Association Between Process Based Quality Indicators and Mortality for Patients With Substance Use Disorders
Published in: Journal of Studies on Alcohol and Drugs, Volume 78, Number 4 (July 2017), pages 588-596. doi: 10.15288/jsad.2017.78.588
Posted on RAND.org on September 01, 2017
Objective
Substance use disorders (SUDs) are associated with elevated rates of mortality. Little is known about whether receiving appropriate care is associated with lower mortality for patients with SUDs.
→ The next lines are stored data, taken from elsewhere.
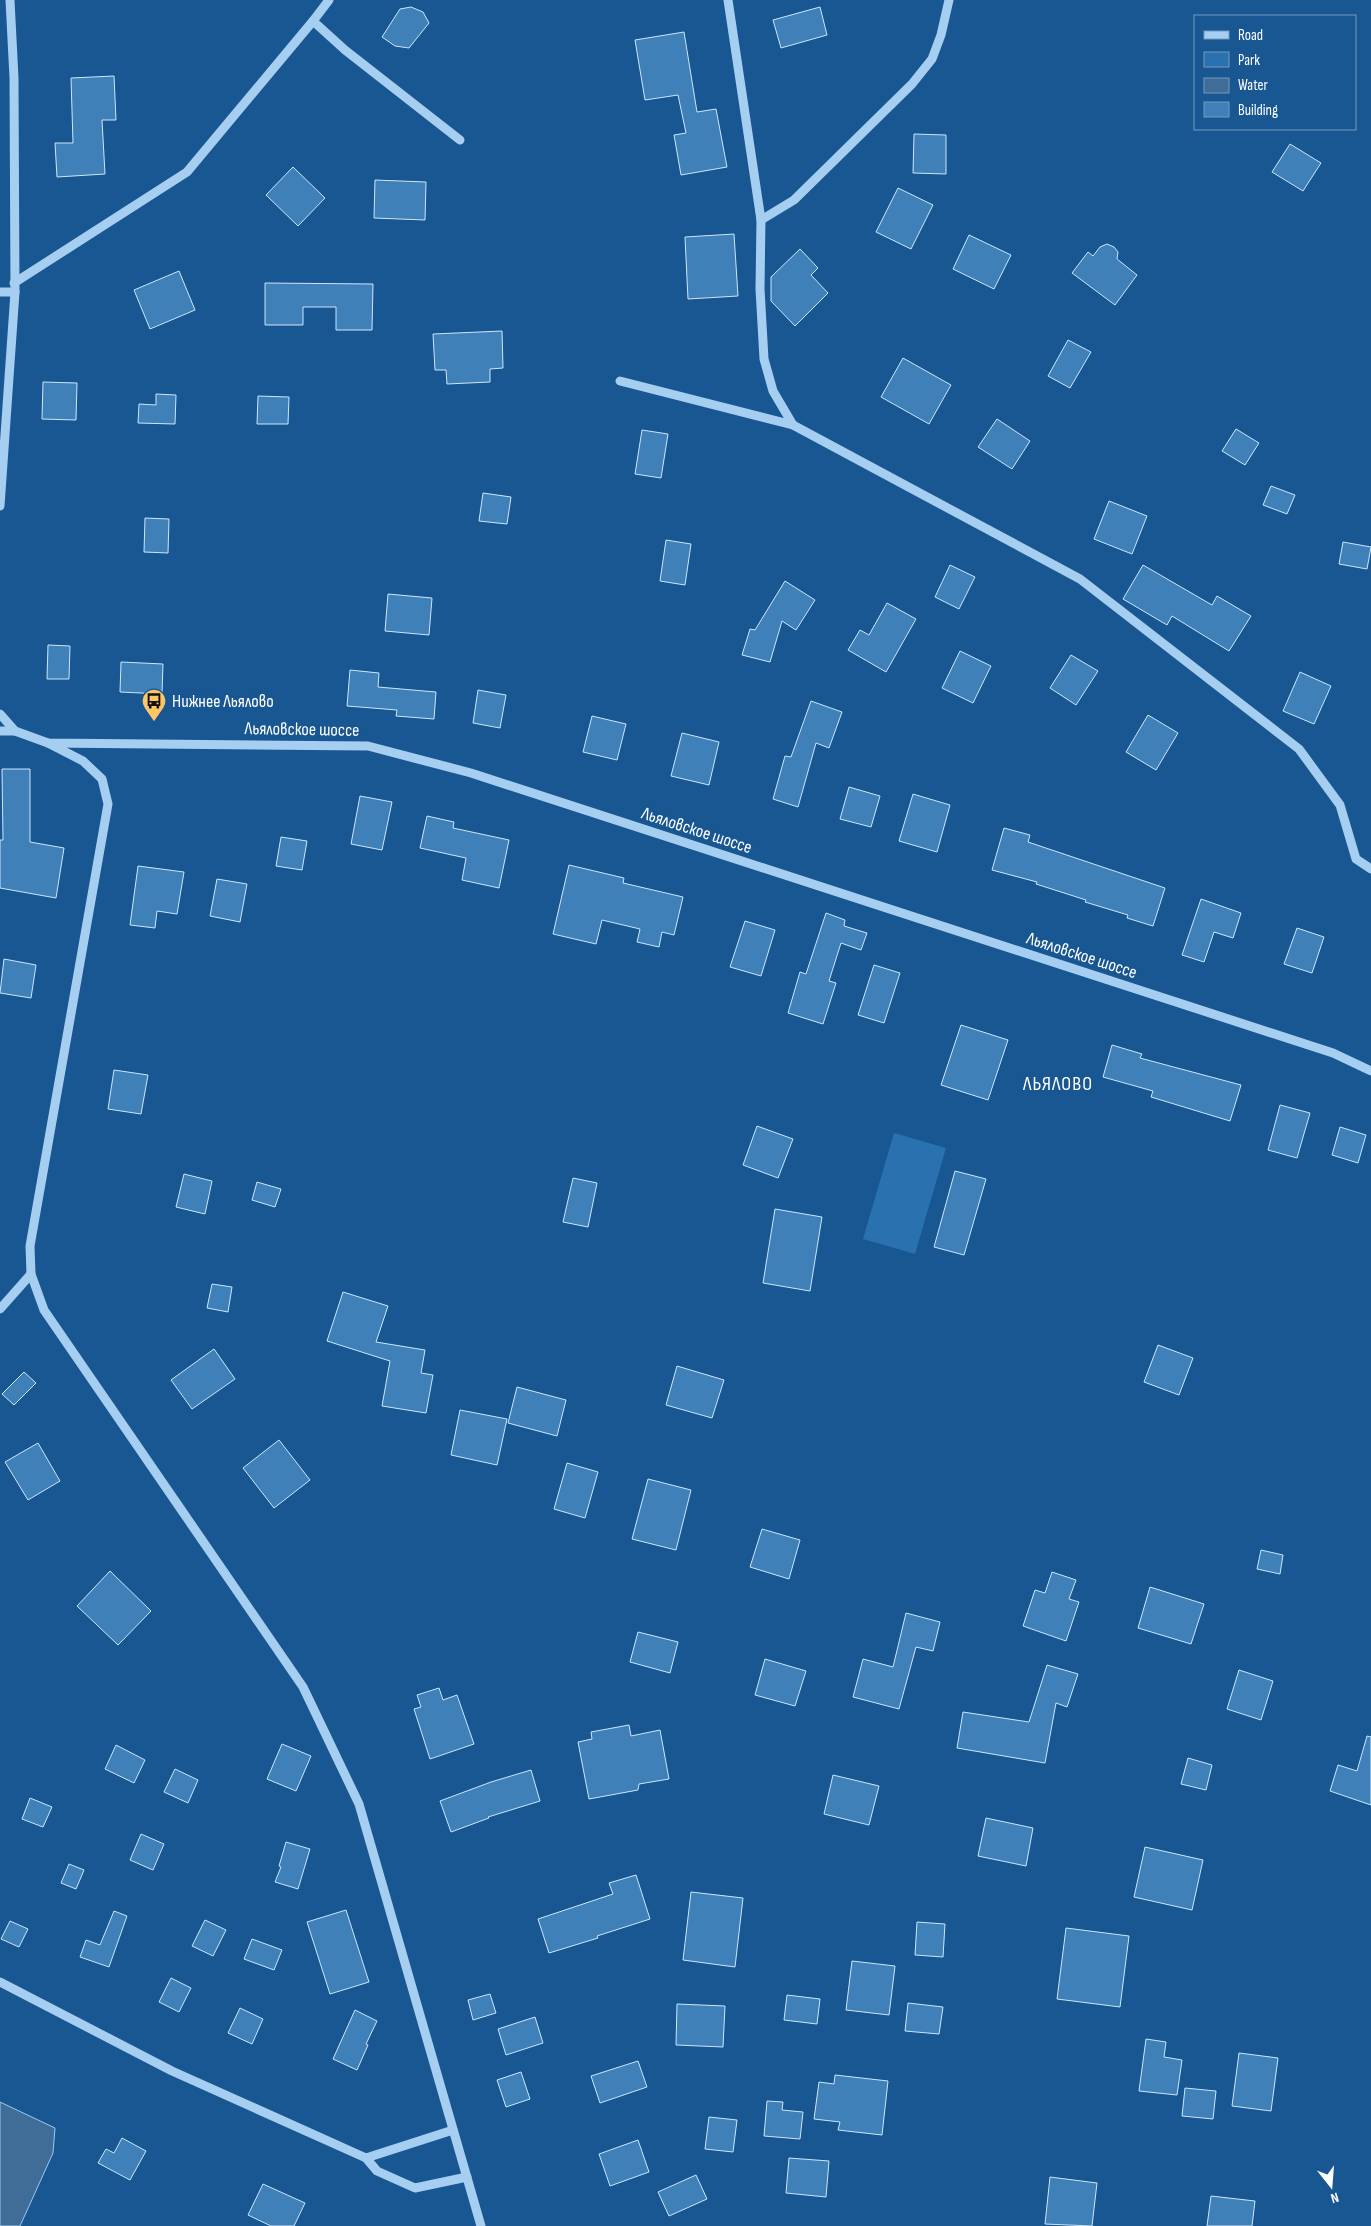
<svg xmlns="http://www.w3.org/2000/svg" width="1371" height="2226" font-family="'Sofia Sans Condensed',sans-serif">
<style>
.green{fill:#2a71b0}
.water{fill:#406d98;stroke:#99caf2}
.building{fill:#4080b9;stroke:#cde6fb}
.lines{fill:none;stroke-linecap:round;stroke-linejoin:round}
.minor{stroke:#a6cef0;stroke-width:9}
.labels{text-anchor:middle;stroke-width:5;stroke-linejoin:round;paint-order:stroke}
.poi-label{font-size:18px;fill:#fff;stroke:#185792;text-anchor:start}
.street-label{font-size:18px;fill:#fff;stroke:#185792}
.quarter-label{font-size:20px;letter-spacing:1px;fill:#fff;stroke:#185792}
</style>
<rect width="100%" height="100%" fill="#185792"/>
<!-- green -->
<polygon class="green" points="894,1133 946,1148 915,1254 863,1239"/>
<!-- water -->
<polygon class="water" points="0,2102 55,2128 53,2153 20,2226 0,2226"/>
<!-- building -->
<g class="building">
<polygon points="411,7 423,12 429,23 409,48 395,46 382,37 400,9"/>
<polygon points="820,7 827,35 781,48 773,20"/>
<polygon points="684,32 697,112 716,109 727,167 681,175 674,135 686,133 678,95 645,100 635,40"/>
<polygon points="114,76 116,120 102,120 105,174 57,177 55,143 73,143 71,78"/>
<polygon points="914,134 946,135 946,174 913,173"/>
<polygon points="1290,144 1321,163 1303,191 1272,172"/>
<polygon points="293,167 325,198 298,226 266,195"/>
<polygon points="375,180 426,182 425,220 374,218"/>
<polygon points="898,188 933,205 911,249 876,232"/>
<polygon points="734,234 738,296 688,299 685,237"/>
<polygon points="969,235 1011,255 994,289 953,269"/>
<polygon points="1107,244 1114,247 1118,252 1117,259 1137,275 1115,305 1072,273 1088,252 1093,256 1100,247"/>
<polygon points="800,249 818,268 811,275 828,293 795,326 771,301 771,277"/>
<polygon points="179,271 195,310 150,329 134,290"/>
<polygon points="265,283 373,284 372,330 336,330 336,307 303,307 303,325 265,325"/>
<polygon points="502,331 503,368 490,369 490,382 447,384 446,370 435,370 433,334"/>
<polygon points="1068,340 1091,352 1070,388 1048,376"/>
<polygon points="903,358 951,385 929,424 881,397"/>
<polygon points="43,382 77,383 76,420 42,419"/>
<polygon points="156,394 176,395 175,424 138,423 139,404 156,405"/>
<polygon points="258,396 289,397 288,424 257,424"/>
<polygon points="997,419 1030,441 1012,469 978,447"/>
<polygon points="1236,429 1259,443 1245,465 1222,451"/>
<polygon points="642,430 668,434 661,478 635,474"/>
<polygon points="1271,486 1295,495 1287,514 1263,505"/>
<polygon points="483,493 511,497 507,524 479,521"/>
<polygon points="1109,501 1147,516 1132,554 1094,539"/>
<polygon points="145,518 169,519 168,553 144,552"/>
<polygon points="666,540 691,544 685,585 660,581"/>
<polygon points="1343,542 1371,547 1367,569 1339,564"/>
<polygon points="950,565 975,577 959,609 935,597"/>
<polygon points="1143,565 1212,605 1217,596 1251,616 1229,651 1172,616 1167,625 1123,599"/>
<polygon points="785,581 815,600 796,630 782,621 770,662 742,655 750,629 755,630"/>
<polygon points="388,594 432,598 429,635 385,631"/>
<polygon points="887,603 916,619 886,672 848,650 860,630 869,635"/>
<polygon points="48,645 70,646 69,679 47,679"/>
<polygon points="960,651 991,666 973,703 942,688"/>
<polygon points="1071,655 1098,671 1076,705 1050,688"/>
<polygon points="121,662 163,664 162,694 120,692"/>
<polygon points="350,670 379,673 378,687 436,692 434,719 396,716 397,710 347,706"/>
<polygon points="1300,672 1331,686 1314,724 1283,711"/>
<polygon points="478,690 506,695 500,728 473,723"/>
<polygon points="811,701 842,712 829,748 816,743 798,807 773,799 785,756 791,757"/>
<polygon points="1148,715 1178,733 1156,770 1126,752"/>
<polygon points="592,716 626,724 617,760 583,752"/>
<polygon points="682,733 719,742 709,785 671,776"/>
<polygon points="2,769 30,769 30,842 64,848 56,898 0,888 0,840 3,840"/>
<polygon points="849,787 880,796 871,827 840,819"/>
<polygon points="913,794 950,805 937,852 899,841"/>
<polygon points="360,796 392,802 382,850 351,844"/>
<polygon points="427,816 454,822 453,828 509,840 499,888 462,880 466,858 420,848"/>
<polygon points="1004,828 1030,835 1028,842 1165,888 1153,926 1127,918 1128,915 1085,902 1086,900 1036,884 1037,882 992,870"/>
<polygon points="281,837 307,841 302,870 276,866"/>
<polygon points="569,865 624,878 623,883 683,897 674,935 662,932 659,947 637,942 640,929 602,920 596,944 553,934"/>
<polygon points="138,866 184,872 177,914 157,911 155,928 130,925"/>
<polygon points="217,879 247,884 240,922 210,916"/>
<polygon points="1201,899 1241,913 1233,938 1214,932 1204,962 1182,955"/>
<polygon points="826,913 845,920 844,926 867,933 861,950 841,943 829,981 836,983 823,1024 788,1013 800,972 806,974"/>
<polygon points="745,921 775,930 761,976 730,967"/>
<polygon points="1297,928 1324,937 1312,973 1284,964"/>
<polygon points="4,959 36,965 31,998 0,993"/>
<polygon points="874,965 900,973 884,1023 858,1015"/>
<polygon points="961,1025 1008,1040 988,1100 941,1085"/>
<polygon points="1112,1045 1142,1054 1140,1058 1241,1085 1230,1121 1151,1097 1153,1091 1103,1077"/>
<polygon points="114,1070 148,1075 141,1114 108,1109"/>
<polygon points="1280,1105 1310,1113 1297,1158 1268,1150"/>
<polygon points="757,1126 793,1139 778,1178 743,1165"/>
<polygon points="1340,1127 1366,1135 1358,1163 1332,1155"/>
<polygon points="955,1171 986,1179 964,1255 934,1247"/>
<polygon points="184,1174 212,1181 205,1214 176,1207"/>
<polygon points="573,1178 597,1183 588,1227 563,1222"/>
<polygon points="257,1182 281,1189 275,1207 252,1200"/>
<polygon points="775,1209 822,1217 810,1291 763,1283"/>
<polygon points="212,1284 232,1287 228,1312 207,1308"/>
<polygon points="343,1292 388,1306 376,1342 425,1350 421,1373 433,1375 426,1413 382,1406 390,1361 327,1341"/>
<polygon points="1158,1345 1193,1358 1179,1395 1144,1382"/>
<polygon points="214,1349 235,1379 192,1409 171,1380"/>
<polygon points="677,1366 724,1380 712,1418 666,1405"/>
<polygon points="24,1372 36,1383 14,1405 2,1394"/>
<polygon points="517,1387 566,1400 557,1436 508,1423"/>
<polygon points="460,1410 507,1419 497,1465 451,1455"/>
<polygon points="279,1440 310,1480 274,1508 243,1468"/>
<polygon points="38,1443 60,1481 28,1500 5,1462"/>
<polygon points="567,1463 598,1472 585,1518 554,1509"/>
<polygon points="648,1479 691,1490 676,1550 632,1539"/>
<polygon points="762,1529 800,1540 789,1579 750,1567"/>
<polygon points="1261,1550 1283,1555 1280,1574 1257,1569"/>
<polygon points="110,1571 151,1611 118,1645 77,1606"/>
<polygon points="1052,1572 1076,1580 1069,1599 1079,1602 1066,1641 1023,1626 1035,1590 1045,1593"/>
<polygon points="1150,1587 1204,1604 1191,1644 1138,1628"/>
<polygon points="906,1613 940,1622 933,1651 916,1647 899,1709 853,1697 863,1659 893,1667"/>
<polygon points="638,1632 678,1642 670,1673 630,1662"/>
<polygon points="765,1659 806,1671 795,1706 755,1695"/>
<polygon points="1047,1665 1078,1674 1067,1707 1056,1703 1045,1763 957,1748 963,1712 1029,1722"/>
<polygon points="1239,1670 1273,1681 1261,1720 1227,1709"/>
<polygon points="439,1688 443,1700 457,1695 474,1744 430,1759 414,1709 421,1707 417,1695"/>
<polygon points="629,1725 631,1736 660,1730 669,1779 639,1784 638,1790 589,1799 578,1742 592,1739 591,1732"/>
<polygon points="1367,1736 1371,1737 1371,1805 1330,1791 1338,1765 1357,1771"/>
<polygon points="282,1744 311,1756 296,1791 267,1779"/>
<polygon points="116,1745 145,1760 134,1783 105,1769"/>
<polygon points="1188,1758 1212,1765 1206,1790 1181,1784"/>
<polygon points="175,1769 198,1780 188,1803 164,1792"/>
<polygon points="531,1770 540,1801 488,1817 489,1818 451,1832 440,1801 491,1782"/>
<polygon points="833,1775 879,1786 869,1825 824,1814"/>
<polygon points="30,1798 52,1807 43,1827 22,1819"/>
<polygon points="986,1818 1033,1828 1026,1866 978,1856"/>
<polygon points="141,1834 164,1844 153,1870 130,1860"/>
<polygon points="286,1842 310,1849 298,1889 275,1882 281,1867 279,1866"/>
<polygon points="1145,1847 1203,1860 1192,1910 1134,1897"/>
<polygon points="69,1864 84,1870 76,1889 61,1883"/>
<polygon points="636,1875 650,1919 597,1936 598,1938 549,1953 538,1919 613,1894 609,1883"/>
<polygon points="691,1892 743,1898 735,1967 683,1960"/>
<polygon points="346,1910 369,1982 330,1994 307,1922"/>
<polygon points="114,1911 127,1916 109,1967 80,1957 86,1940 100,1945"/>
<polygon points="205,1920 226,1930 213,1956 192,1946"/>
<polygon points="10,1921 28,1929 19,1947 1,1939"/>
<polygon points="917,1922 945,1924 943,1957 915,1955"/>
<polygon points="1066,1928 1129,1936 1120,2007 1057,1999"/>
<polygon points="252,1939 282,1950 274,1970 244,1959"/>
<polygon points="852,1961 895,1966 889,2015 846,2010"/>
<polygon points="171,1978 191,1988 179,2012 159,2002"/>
<polygon points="490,1994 496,2013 473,2020 468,2000"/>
<polygon points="787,1995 820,1999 817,2024 784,2020"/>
<polygon points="908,2003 943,2007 939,2034 905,2031"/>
<polygon points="677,2004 725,2006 723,2047 676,2045"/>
<polygon points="240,2008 263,2019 252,2044 228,2033"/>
<polygon points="355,2010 377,2021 366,2044 368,2045 357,2070 333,2059"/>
<polygon points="535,2017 543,2043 506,2055 498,2029"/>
<polygon points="1146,2039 1166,2042 1164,2057 1182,2060 1177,2095 1139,2091"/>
<polygon points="1239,2053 1278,2058 1271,2111 1232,2106"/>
<polygon points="638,2061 647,2087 600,2103 591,2076"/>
<polygon points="521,2072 530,2099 506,2107 497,2080"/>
<polygon points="835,2075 888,2081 882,2135 838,2130 840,2122 814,2119 819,2082 834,2084"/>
<polygon points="1185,2088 1216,2091 1213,2119 1182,2116"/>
<polygon points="767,2101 783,2102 782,2110 803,2112 800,2139 764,2136"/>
<polygon points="709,2117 737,2120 733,2152 705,2149"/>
<polygon points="122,2138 146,2151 130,2180 98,2163 106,2149 114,2153"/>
<polygon points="638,2140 649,2172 610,2186 599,2154"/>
<polygon points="789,2158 829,2161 826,2197 786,2193"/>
<polygon points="696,2175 707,2199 669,2216 658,2192"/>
<polygon points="1050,2177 1097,2183 1092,2226 1045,2224"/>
<polygon points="263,2184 305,2203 294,2226 271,2226 248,2215"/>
<polygon points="1211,2196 1255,2201 1252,2226 1207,2226"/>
</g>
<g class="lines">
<!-- minor -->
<g class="minor">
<polyline points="728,0 761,220 760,289 764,359 773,391 793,425"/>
<polyline points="313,21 345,50 460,140"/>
<polyline points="761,220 794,200 912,84 932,59 941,35 949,0"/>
<polyline points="14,283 187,172 313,21 329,0"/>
<polyline points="0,292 15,292"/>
<polyline points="620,381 793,425 1080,579 1299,749 1340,805 1356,859 1371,869"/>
<polyline points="0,506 15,292 14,78 10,0"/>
<polyline points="0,714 15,731 48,743 368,746 471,773 1333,1053 1371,1071"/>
<polyline points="0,731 15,731"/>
<polyline points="48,743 83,761 102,779 108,804 30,1246 31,1274 44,1310 303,1687 359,1804 481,2226"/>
<polyline points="0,1309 31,1274"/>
<polyline points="0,1982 172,2071 366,2158 453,2130"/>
<polyline points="366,2158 377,2171 415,2188 467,2177"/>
</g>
</g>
<!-- icons -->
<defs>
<symbol id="bus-pin" viewBox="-11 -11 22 30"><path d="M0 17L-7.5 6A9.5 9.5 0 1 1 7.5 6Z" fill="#ffc665" stroke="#185792"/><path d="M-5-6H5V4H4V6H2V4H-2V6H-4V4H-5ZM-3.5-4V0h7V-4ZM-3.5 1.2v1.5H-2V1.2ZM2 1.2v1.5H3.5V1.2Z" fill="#111"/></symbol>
</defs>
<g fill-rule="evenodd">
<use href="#bus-pin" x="140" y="687" width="28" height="38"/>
</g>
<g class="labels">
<!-- poi labels -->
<g class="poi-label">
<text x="172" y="707">Нижнее Льялово</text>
</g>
<!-- street labels -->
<g class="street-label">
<text transform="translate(302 729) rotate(1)" y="6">Льяловское шоссе</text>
<text transform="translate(697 830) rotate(18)" y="6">Льяловское шоссе</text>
<text transform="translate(1082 955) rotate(18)" y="6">Льяловское шоссе</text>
</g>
<!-- quarter labels -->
<g class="quarter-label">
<text x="1058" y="1090">ЛЬЯЛОВО</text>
</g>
</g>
<!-- legend -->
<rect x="1194" y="15" width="162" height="115" fill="#185792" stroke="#749abe"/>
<rect x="1204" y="31" width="25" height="8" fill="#a6cef0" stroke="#749abe"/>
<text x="1238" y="40" font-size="15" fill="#ffffff">Road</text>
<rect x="1204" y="52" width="25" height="15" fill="#2a71b0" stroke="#749abe"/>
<text x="1238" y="65" font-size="15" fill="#ffffff">Park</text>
<rect x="1204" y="78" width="25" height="15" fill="#406d98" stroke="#749abe"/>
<text x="1238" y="90" font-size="15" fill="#ffffff">Water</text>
<rect x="1204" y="102" width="25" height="15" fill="#4080b9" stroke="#749abe"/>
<text x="1238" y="115" font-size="15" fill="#ffffff">Building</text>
<!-- north arrow -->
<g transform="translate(1331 2186) rotate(163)" stroke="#185792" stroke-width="4" paint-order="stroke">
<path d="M0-4L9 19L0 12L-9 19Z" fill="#ffffff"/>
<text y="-8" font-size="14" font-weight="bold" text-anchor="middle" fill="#ffffff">N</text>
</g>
</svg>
This study examined the association between the receipt of care for SUDs and subsequent 12 and 24 month mortality.
Method
This was a retrospective cohort study of veterans who received care for SUDs paid for by the Veterans Health Administration during October 2006 September 2007 (n = 339,966). Logistic regressions were used to examine the association between quality indicators measuring receipt of care and mortality while controlling for patient characteristics and facility service area.
Results
There were four quality indicators: SUD treatment initiation, SUD treatment engagement, SUD related psychosocial treatment, and SUD related psychotherapy. Outcomes measured were mortality 12 and 24 months after the end of the observation period, through September 2009. Receipt of indicated care ranged from 26.5% to 58.6%, and 12 and 24 month mortality rates were 3% and 6%, respectively. Adjusted odds ratios [95% CI] of 12 month mortality by indicator were: initiation, 0.86 [0.79, 0.93]; engagement, 0.65 [0.58, 0.74]; psychosocial treatment, 0.88 [0.84, 0.92]; and psychotherapy, 0.84 [0.79, 0.89]. For the 24 month mortality outcome, adjusted odds ratios were: initiation, 0.88 [0.84, 0.93]; engagement, 0.78 [0.71, 0.85]; psychosocial treatment, 0.91 [0.88, 0.94]; and psychotherapy, 0.87 [0.83, 0.91]. Results were similar when controlling for facility service area.
Conclusions
Receiving appropriate care is associated with lower mortality for patients with SUDs. Significant overall and within facility service area associations of quality indicators and mortality support their use in encouraging providers to deliver the indicated care. These indicators should be prioritized above others lacking comparably strong process outcome associations.